(Beginning of Extracted data)

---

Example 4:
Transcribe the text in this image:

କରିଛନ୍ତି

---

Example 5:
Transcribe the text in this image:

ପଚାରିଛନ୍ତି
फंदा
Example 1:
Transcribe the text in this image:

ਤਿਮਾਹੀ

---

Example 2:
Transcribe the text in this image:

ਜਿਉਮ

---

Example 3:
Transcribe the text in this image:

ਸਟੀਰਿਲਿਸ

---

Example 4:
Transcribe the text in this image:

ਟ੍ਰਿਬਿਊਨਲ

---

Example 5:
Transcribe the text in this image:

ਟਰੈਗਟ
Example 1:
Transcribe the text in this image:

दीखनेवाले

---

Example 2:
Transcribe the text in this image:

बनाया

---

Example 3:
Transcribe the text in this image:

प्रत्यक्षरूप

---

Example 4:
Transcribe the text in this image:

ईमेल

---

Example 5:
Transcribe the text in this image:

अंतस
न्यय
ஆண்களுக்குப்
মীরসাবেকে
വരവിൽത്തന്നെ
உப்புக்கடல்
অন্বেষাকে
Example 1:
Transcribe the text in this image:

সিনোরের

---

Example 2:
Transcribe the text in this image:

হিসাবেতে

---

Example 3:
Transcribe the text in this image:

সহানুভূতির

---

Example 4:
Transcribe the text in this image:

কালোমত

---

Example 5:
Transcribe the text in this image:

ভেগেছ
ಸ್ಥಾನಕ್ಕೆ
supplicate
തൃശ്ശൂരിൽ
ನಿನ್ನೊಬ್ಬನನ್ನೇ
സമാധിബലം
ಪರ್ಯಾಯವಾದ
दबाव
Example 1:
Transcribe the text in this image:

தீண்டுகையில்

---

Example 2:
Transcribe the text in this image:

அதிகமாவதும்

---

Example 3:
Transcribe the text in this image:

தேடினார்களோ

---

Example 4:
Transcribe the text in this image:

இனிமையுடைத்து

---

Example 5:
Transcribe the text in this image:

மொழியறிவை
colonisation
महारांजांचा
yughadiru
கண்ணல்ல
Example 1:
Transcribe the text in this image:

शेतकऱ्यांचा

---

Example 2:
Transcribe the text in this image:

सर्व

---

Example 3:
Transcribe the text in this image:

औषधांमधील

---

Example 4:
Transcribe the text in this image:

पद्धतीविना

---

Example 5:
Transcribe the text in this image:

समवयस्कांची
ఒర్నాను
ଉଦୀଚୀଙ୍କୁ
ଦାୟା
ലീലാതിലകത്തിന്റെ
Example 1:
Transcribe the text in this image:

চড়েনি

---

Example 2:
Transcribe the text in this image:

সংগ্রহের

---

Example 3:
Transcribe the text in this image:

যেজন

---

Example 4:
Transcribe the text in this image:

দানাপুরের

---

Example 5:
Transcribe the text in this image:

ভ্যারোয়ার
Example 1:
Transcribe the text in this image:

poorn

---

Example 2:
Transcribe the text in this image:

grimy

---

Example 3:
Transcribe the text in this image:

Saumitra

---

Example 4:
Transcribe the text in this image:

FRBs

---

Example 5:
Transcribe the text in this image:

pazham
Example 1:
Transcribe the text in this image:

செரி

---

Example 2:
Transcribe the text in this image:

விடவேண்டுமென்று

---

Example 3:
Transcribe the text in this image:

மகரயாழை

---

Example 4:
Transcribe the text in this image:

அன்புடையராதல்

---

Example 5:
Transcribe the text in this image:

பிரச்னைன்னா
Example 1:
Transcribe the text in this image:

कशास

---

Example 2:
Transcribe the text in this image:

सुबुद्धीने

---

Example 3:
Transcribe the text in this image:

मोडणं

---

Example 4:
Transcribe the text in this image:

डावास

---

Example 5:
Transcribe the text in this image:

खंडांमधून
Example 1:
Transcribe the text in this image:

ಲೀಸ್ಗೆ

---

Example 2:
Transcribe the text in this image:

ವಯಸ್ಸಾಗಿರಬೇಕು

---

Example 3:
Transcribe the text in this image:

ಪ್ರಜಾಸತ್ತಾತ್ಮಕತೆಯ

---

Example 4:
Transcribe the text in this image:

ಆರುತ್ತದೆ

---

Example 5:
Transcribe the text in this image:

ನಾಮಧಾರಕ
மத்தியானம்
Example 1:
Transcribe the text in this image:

(End of Extracted data)

Your task:
Repeat back all entries verbatim.

Response for this exercise:
---

Example 4:
Transcribe the text in this image:

କରିଛନ୍ତି

---

Example 5:
Transcribe the text in this image:

ପଚାରିଛନ୍ତି
फंदा
Example 1:
Transcribe the text in this image:

ਤਿਮਾਹੀ

---

Example 2:
Transcribe the text in this image:

ਜਿਉਮ

---

Example 3:
Transcribe the text in this image:

ਸਟੀਰਿਲਿਸ

---

Example 4:
Transcribe the text in this image:

ਟ੍ਰਿਬਿਊਨਲ

---

Example 5:
Transcribe the text in this image:

ਟਰੈਗਟ
Example 1:
Transcribe the text in this image:

दीखनेवाले

---

Example 2:
Transcribe the text in this image:

बनाया

---

Example 3:
Transcribe the text in this image:

प्रत्यक्षरूप

---

Example 4:
Transcribe the text in this image:

ईमेल

---

Example 5:
Transcribe the text in this image:

अंतस
न्यय
ஆண்களுக்குப்
মীরসাবেকে
വരവിൽത്തന്നെ
உப்புக்கடல்
অন্বেষাকে
Example 1:
Transcribe the text in this image:

সিনোরের

---

Example 2:
Transcribe the text in this image:

হিসাবেতে

---

Example 3:
Transcribe the text in this image:

সহানুভূতির

---

Example 4:
Transcribe the text in this image:

কালোমত

---

Example 5:
Transcribe the text in this image:

ভেগেছ
ಸ್ಥಾನಕ್ಕೆ
supplicate
തൃശ്ശൂരിൽ
ನಿನ್ನೊಬ್ಬನನ್ನೇ
സമാധിബലം
ಪರ್ಯಾಯವಾದ
दबाव
Example 1:
Transcribe the text in this image:

தீண்டுகையில்

---

Example 2:
Transcribe the text in this image:

அதிகமாவதும்

---

Example 3:
Transcribe the text in this image:

தேடினார்களோ

---

Example 4:
Transcribe the text in this image:

இனிமையுடைத்து

---

Example 5:
Transcribe the text in this image:

மொழியறிவை
colonisation
महारांजांचा
yughadiru
கண்ணல்ல
Example 1:
Transcribe the text in this image:

शेतकऱ्यांचा

---

Example 2:
Transcribe the text in this image:

सर्व

---

Example 3:
Transcribe the text in this image:

औषधांमधील

---

Example 4:
Transcribe the text in this image:

पद्धतीविना

---

Example 5:
Transcribe the text in this image:

समवयस्कांची
ఒర్నాను
ଉଦୀଚୀଙ୍କୁ
ଦାୟା
ലീലാതിലകത്തിന്റെ
Example 1:
Transcribe the text in this image:

চড়েনি

---

Example 2:
Transcribe the text in this image:

সংগ্রহের

---

Example 3:
Transcribe the text in this image:

যেজন

---

Example 4:
Transcribe the text in this image:

দানাপুরের

---

Example 5:
Transcribe the text in this image:

ভ্যারোয়ার
Example 1:
Transcribe the text in this image:

poorn

---

Example 2:
Transcribe the text in this image:

grimy

---

Example 3:
Transcribe the text in this image:

Saumitra

---

Example 4:
Transcribe the text in this image:

FRBs

---

Example 5:
Transcribe the text in this image:

pazham
Example 1:
Transcribe the text in this image:

செரி

---

Example 2:
Transcribe the text in this image:

விடவேண்டுமென்று

---

Example 3:
Transcribe the text in this image:

மகரயாழை

---

Example 4:
Transcribe the text in this image:

அன்புடையராதல்

---

Example 5:
Transcribe the text in this image:

பிரச்னைன்னா
Example 1:
Transcribe the text in this image:

कशास

---

Example 2:
Transcribe the text in this image:

सुबुद्धीने

---

Example 3:
Transcribe the text in this image:

मोडणं

---

Example 4:
Transcribe the text in this image:

डावास

---

Example 5:
Transcribe the text in this image:

खंडांमधून
Example 1:
Transcribe the text in this image:

ಲೀಸ್ಗೆ

---

Example 2:
Transcribe the text in this image:

ವಯಸ್ಸಾಗಿರಬೇಕು

---

Example 3:
Transcribe the text in this image:

ಪ್ರಜಾಸತ್ತಾತ್ಮಕತೆಯ

---

Example 4:
Transcribe the text in this image:

ಆರುತ್ತದೆ

---

Example 5:
Transcribe the text in this image:

ನಾಮಧಾರಕ
மத்தியானம்
Example 1:
Transcribe the text in this image:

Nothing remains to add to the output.